Government Layoffs: The Wrong Move in a Bad Economy

Michael Spitzer-Rubenstein

In recent days, New York Governor Andrew Cuomo announced his intent to layoff almost 3,500 public employees. While the layoffs may not go through if Cuomo convinces the Public Employees Federation to accept pay cuts and higher healthcare costs, the threat is part of a broader trend of government layoffs. Across the country, federal, state and local governments are laying off thousands of workers in their pursuit of reducing budgetary deficits. As a result, more than half a million Americans have lost their jobs in government since 2008, adding to the already swelling unemployment figures.

This loss of public sector jobs comes at an especially critical time with 14 million Americans officially unemployed and more than 16 percent of Americans want a full-time job but can’t get one. Private sector jobs remain scarce with employers hiring just 1.8 million people since September 2010, according to seasonally adjusted data from the Bureau of Labor Statistics. But close to 300,000 public sector jobs disappeared over the last year, or one sixth the number of new private sector jobs.

Political leaders insist that they simply can’t afford to pay workers. While pundits and politicians in Washington argue about the right level of deficit spending, state and local governments generally cannot run deficits. They don’t have the option of just raising the debt ceiling, and so must choose between cutting jobs and raising revenue. Governor Cuomo has rejected raising more revenue, arguing: “The working families of New York cannot afford tax increases.”

It’s important that we stop and consider what the impact of cutting public sector jobs in a time of painfully high unemployment will be. Even the IMF, an organization notorious for imposing austerity measures on struggling economies, now says that cuts are the wrong move in this period of perilous economic recovery. According to their report, deficit reduction results in higher unemployment and lower incomes for the subsequent two years. Indeed, the harm is not just for the subsequent two years; long-term unemployment remains above average for five years. The spending cuts also diminish wages far more than they affect investment profits. As a result, the IMF recommended that the US, specifically, should work more to create jobs, rather than reducing employment in the name of deficit reduction.

Unfortunately, the opposite seems more likely to actually happen, and the consequences are dire. Layoffs create a vicious cycle, depriving people of jobs and as a result further slowing economic growth. When one person loses their job, they have to cut back on other things, such as going out to eat at restaurants. That means restaurants have less money and must lay off workers, who in turn have less money to spend creating jobs. At the same time, the lack of business means lower tax revenue for government, which must either lay workers off or simply put off hiring people. Layoffs make a bad economy worse.

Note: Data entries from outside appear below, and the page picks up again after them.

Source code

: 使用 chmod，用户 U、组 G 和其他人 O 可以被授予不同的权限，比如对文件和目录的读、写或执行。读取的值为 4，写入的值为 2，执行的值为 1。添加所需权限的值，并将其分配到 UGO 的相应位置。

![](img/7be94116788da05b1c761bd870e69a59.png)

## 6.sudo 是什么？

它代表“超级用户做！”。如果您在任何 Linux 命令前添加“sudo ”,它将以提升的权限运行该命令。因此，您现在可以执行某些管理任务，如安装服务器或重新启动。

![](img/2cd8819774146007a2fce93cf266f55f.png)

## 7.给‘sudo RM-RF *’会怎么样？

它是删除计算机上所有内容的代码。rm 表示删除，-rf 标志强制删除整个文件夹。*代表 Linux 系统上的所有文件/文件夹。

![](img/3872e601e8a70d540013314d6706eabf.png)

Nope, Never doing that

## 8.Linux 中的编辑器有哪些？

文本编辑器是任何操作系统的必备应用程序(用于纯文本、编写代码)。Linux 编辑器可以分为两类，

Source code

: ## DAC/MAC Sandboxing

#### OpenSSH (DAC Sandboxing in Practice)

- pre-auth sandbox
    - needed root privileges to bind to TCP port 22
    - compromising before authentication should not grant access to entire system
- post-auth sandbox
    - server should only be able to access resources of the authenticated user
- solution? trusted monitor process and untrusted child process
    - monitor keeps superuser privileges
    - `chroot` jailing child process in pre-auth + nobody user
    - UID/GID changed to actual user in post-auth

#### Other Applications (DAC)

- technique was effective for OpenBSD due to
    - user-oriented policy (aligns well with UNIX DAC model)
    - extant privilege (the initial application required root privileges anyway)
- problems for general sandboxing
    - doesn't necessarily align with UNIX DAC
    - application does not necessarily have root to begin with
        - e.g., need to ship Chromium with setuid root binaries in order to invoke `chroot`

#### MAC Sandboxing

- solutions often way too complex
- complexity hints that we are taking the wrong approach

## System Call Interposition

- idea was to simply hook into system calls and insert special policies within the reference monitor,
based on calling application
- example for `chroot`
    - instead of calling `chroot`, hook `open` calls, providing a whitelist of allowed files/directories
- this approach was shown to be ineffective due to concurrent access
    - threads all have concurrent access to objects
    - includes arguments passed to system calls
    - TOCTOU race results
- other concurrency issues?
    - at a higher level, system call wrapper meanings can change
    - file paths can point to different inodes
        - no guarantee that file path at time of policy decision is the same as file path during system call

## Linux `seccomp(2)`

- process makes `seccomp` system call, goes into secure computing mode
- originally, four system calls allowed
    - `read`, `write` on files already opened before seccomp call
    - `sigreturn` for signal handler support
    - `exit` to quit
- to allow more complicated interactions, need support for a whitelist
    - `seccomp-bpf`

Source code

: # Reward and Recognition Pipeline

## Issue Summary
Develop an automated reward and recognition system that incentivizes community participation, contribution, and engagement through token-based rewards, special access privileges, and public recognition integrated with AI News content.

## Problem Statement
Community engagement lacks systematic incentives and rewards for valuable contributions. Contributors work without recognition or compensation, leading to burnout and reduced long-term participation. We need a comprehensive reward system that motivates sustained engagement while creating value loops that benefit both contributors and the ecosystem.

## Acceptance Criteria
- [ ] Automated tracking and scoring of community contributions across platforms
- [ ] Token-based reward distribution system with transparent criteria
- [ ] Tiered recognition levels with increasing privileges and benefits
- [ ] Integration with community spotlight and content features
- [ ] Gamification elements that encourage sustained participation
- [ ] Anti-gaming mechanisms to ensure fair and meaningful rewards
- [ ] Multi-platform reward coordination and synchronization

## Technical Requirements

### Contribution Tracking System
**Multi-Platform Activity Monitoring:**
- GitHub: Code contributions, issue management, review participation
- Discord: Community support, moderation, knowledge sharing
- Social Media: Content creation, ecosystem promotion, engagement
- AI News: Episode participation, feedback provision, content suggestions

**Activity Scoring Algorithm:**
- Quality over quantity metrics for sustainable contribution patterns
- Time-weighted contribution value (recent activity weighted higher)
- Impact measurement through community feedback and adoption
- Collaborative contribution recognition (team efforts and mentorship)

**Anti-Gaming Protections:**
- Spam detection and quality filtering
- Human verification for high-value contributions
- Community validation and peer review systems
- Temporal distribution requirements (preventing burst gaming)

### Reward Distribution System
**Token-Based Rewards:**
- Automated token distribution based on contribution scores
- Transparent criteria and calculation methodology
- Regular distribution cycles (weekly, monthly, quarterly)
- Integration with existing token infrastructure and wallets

And unlike Greece, it is not like states are completely out of money. They still have choices. New York State is choosing to give money away to large corporations, rather than to keep workers. The testing company Pearson Education will receive at least $13.5 million and potentially as much as $50 million to move 628 jobs to Lower Manhattan. t the high-end, Pearson might receive about $80,000 per job, for jobs that are estimated to pay $72,000 a year. By contrast, Cuomo hoped to save $80 million this year and $160 million for the subsequent four years by laying off government employees. For just a little bit more money, Cuomo could create thousands more jobs. But instead, it seems like he and other politicians are going in the opposite direction, reducing jobs at the most inopportune time.